## [PROMPT]
Look through the entries below and report every line that has "toestemming".
START SOURCE DATA
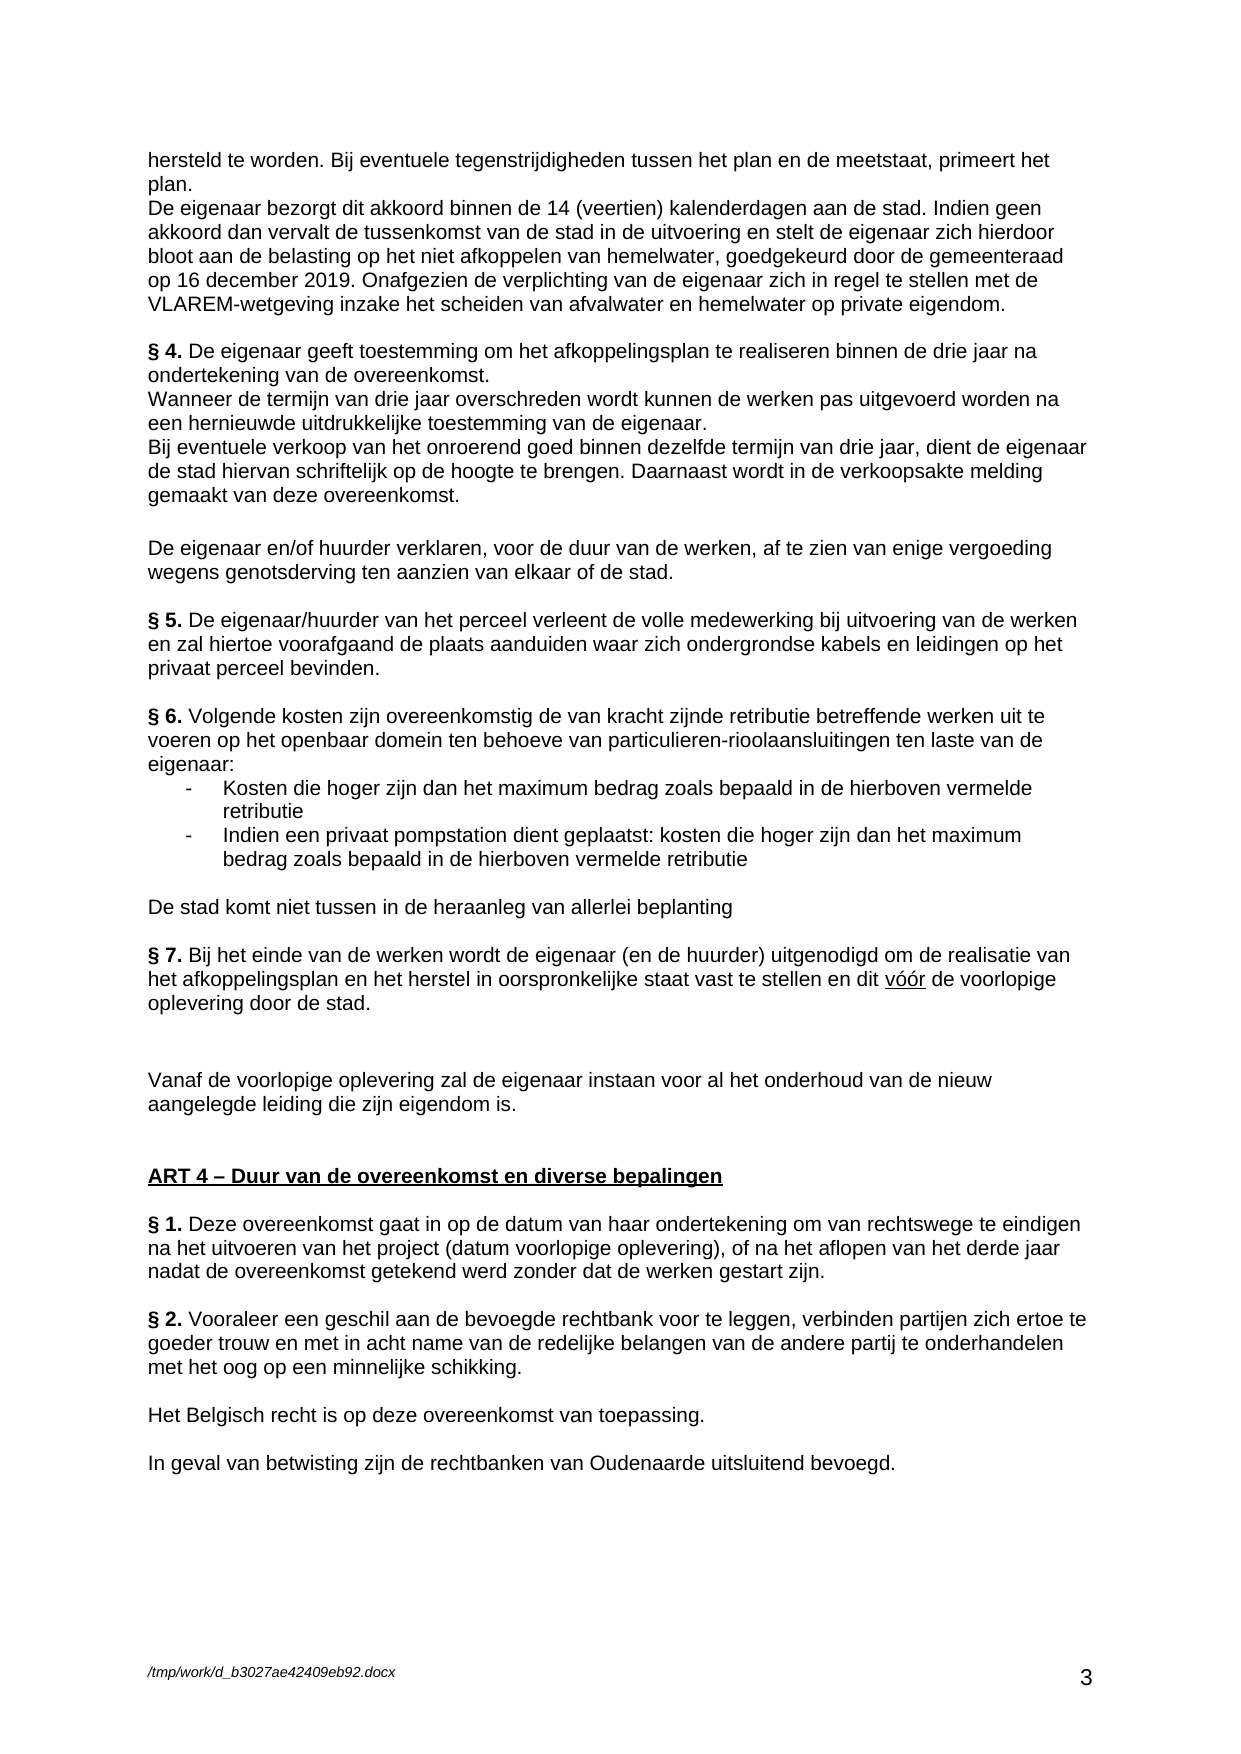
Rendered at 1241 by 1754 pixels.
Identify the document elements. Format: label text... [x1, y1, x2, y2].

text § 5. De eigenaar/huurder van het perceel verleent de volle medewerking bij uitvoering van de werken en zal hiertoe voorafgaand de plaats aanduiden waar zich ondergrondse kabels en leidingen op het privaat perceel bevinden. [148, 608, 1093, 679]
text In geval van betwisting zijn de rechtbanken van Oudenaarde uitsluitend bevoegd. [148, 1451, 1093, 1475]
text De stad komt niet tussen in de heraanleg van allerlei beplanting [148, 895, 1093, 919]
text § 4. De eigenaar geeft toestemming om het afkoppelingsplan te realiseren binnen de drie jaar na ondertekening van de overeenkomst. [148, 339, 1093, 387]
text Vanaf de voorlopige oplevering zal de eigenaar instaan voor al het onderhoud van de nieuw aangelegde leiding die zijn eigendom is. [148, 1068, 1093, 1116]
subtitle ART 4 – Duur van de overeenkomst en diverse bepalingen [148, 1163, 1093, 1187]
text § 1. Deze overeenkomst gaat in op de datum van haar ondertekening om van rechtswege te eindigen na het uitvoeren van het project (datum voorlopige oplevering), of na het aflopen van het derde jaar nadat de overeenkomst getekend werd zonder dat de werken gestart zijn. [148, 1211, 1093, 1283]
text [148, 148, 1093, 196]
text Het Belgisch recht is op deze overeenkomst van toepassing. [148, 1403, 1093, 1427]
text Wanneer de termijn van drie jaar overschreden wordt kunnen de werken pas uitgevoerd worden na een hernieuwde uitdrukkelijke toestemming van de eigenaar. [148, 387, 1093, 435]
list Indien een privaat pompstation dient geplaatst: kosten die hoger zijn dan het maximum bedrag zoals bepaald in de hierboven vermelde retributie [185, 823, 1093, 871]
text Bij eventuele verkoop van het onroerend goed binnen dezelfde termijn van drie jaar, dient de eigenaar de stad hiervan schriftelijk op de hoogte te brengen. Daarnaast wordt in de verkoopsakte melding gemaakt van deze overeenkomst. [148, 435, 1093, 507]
END SOURCE DATA
## [EXPECTED ANSWER]
text § 4. De eigenaar geeft toestemming om het afkoppelingsplan te realiseren binnen de drie jaar na ondertekening van de overeenkomst. [148, 339, 1093, 387]
text Wanneer de termijn van drie jaar overschreden wordt kunnen de werken pas uitgevoerd worden na een hernieuwde uitdrukkelijke toestemming van de eigenaar. [148, 387, 1093, 435]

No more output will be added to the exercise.